*Your objective*
Please say how many lines below include the word "down", with nothing beyond the number.

*Data for review*
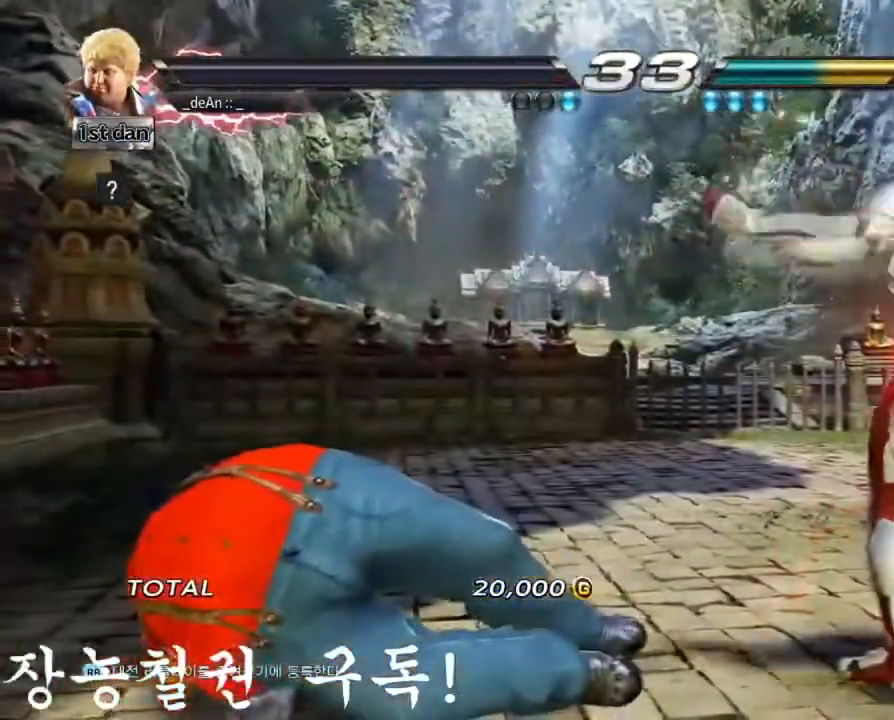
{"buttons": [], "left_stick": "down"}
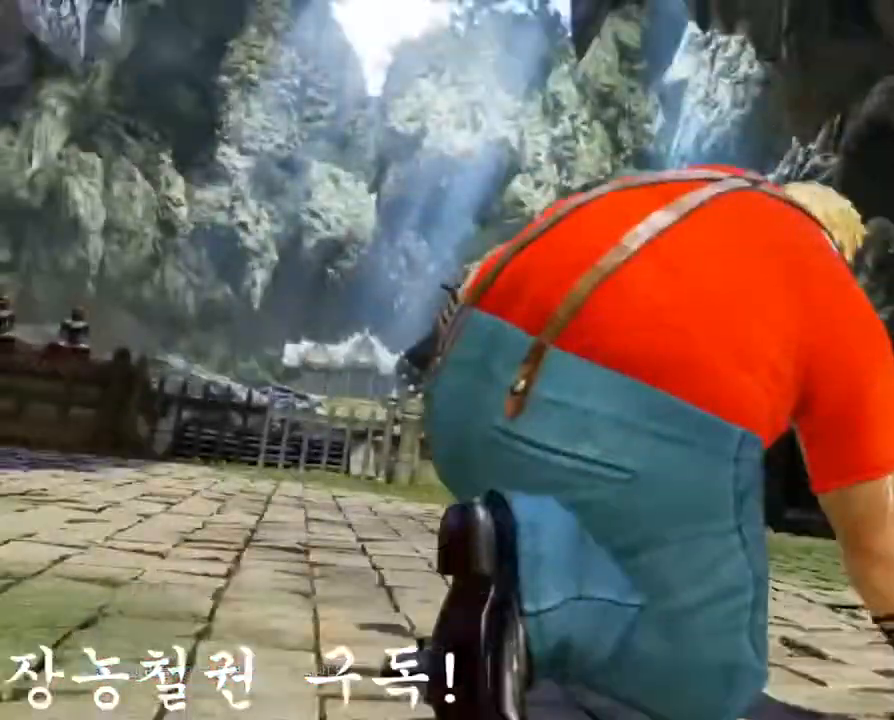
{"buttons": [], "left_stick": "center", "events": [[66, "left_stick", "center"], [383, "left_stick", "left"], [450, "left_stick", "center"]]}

...

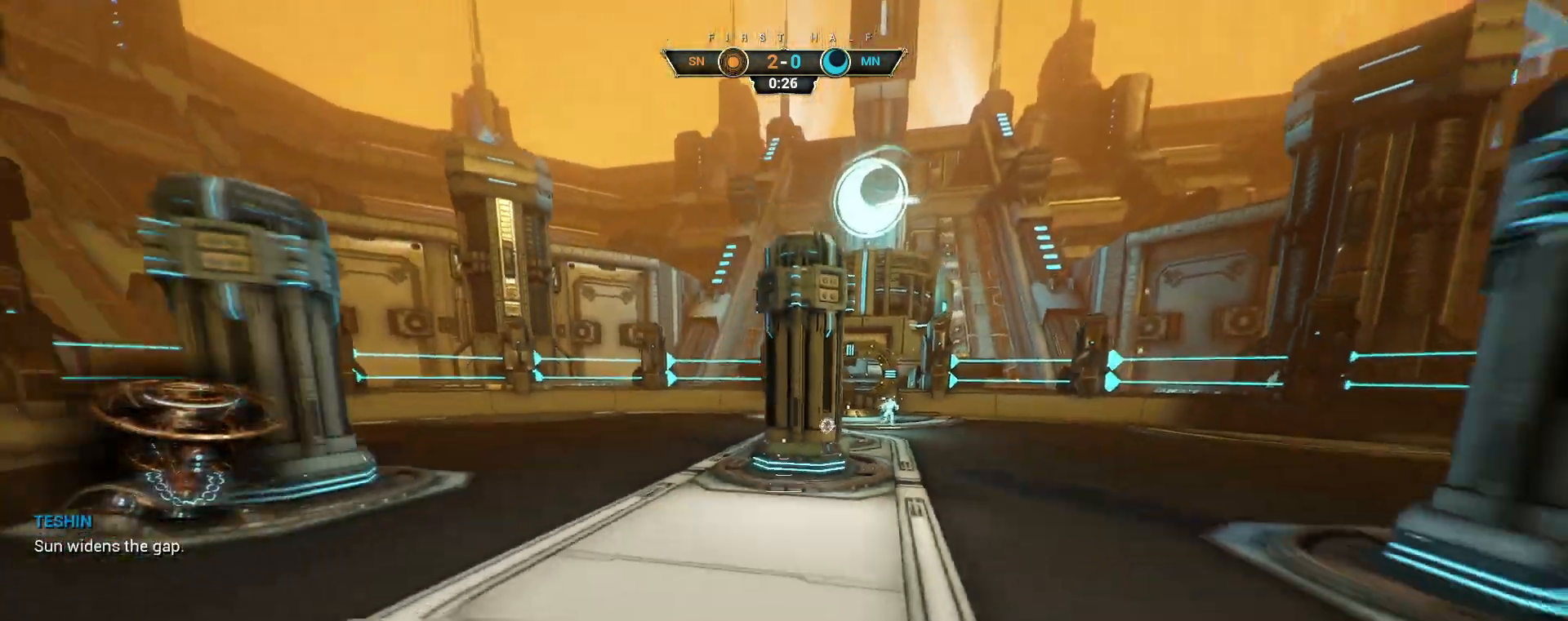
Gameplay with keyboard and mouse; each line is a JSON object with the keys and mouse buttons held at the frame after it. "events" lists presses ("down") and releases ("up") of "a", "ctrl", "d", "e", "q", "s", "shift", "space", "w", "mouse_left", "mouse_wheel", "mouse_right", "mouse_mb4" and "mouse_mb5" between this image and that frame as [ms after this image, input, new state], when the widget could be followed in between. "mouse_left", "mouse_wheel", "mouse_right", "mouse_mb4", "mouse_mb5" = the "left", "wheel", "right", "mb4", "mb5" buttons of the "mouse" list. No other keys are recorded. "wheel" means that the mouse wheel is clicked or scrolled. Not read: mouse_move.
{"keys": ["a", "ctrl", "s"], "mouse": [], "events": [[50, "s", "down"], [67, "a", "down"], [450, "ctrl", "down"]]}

*Task solution*
3